100階層にたどり着いたときのボスは、ドッペルシャドウというモンスターで、ドッペルシャドウのスキルは、パーフェクトトレースだった。
初めて、相対した時には、こちらが、スキルコピーする前に、パーフェクトトレースを使われてしまう。
俺をパーフェクトトレースしたドッペルシャドウは、斬るより先のキズを使ってくる。
完全に先手を取られてしまった。
俺も、斬るより先のキズで、応戦するが、スキルもステータスも同じでは、先に、攻撃を受けた俺がやられてしまうだろう。
このままでは、まずい。
俺は、並列思考に、思考加速を使い、眠れる才能を最大限に使う。
体が危険信号を発しているのがわかるが、無視。
体の異常は異常喰らいに任せて、突き進む。
ドッペルシャドウが、霧のように細かく切り刻まれて、胡散した。
先に、攻撃を受けて、追い込まれたが故の勝利だった。
ドッペルシャドウは、ダンジョンの最終ボスで、倒したあとの宝箱から、50万ポイントと1回の攻撃を2回にするダブルアタックというスキル、そしてミスリルの塊が手に入った。
そして、もちろん同タイプダンジョンを周回した。
ドッペルシャドウも1体テイムした。
月でやることも無いので、地上に戻ることにする。
地上に戻るとすぐに剣聖が現れた。
やむを得ない。
俺は、テイムしたドッペルシャドウに剣聖の相手を頼んだ。
剣聖は、ドッペルシャドウが、剣聖の姿をとると、すぐに俺から興味を無くし、ドッペルシャドウ相手に戦いはじめた。

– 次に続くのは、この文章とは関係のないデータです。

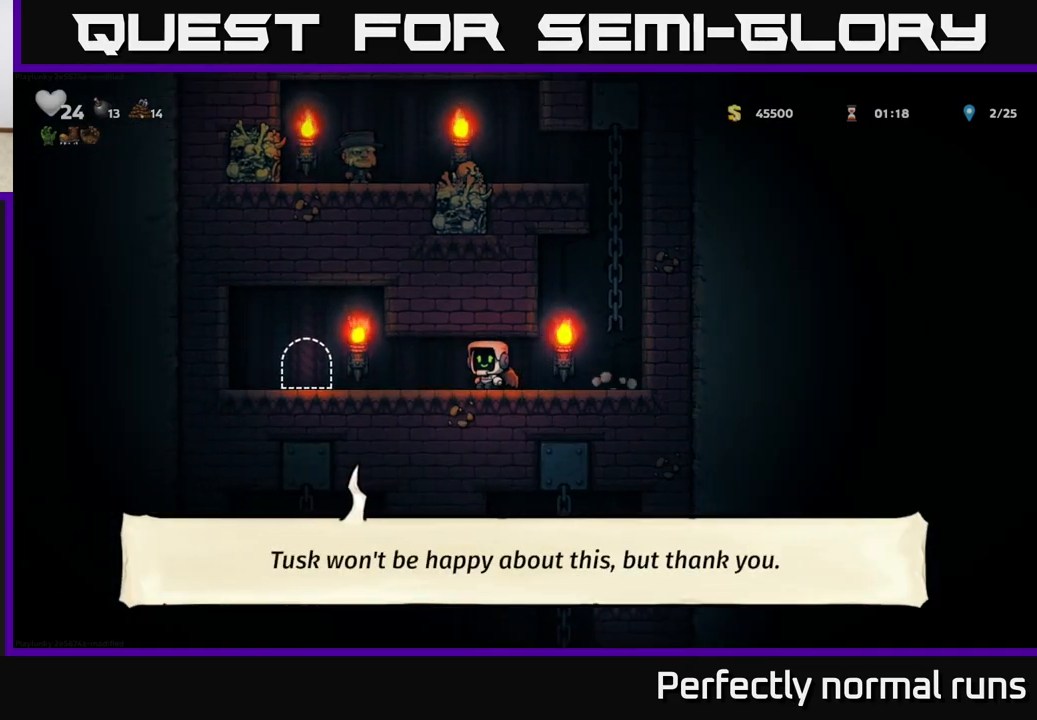
{"buttons": [], "left_stick": "center", "right_stick": "center", "events": [[333, "left_stick", "center"], [367, "L2", "down"], [483, "L2", "up"]]}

ドッペルシャドウも剣聖の戦闘狂いなところもトレースしたせいか楽しそうだ。
俺は、剣聖とドッペルシャドウを横目に自宅に帰ることにした。
「あ、生きてた?」
エリーが、俺の自宅でテレビを見ていた。
「ああ、生きてたよ。」
エリーから、色々話を聞いて、地球民の立場は悪くないことを知り、少し安堵した。
「これからどうする?」
「もう、戦いはこりごりだ。しばらく、近所の畑仕事とか手伝おうと思うよ。」
「そういうのもいいね。この世界、イノシシ感覚で、ワイバーンとか出てくるし、困る人も多いと思うから。」
「あとは、前に、エリーとやったみたいに建築して楽しむのもありかなあとも思ってる。」
「ああ、あれも楽しかったね。」
「エリーは、どうしたいんだ?」
「私は、この世界を回ってみようと思うよ。まだまだ、攻略出来てないダンジョンもたくさんあるし…。」
「じゃあ、ここでお別れかな。」
「私の予知によると、一郎が一緒に来てくれないと結構死んじゃうんだけどなあ…。」
「…。俺もう、戦いたくないんだけど。」
「可愛い女1人を危険な旅に出すって、ちょっとどうかと思うなあ…。」
「…。出発はいつ?」
「今からでも!」
「わかったよ。行こうか。」
エリーと一郎は旅先で、トラブルに巻き込まれたり、誰も攻略出来なかったダンジョンを攻略したり、いつの間にか仲良くなっていたりしたのだが、それはまた別の話。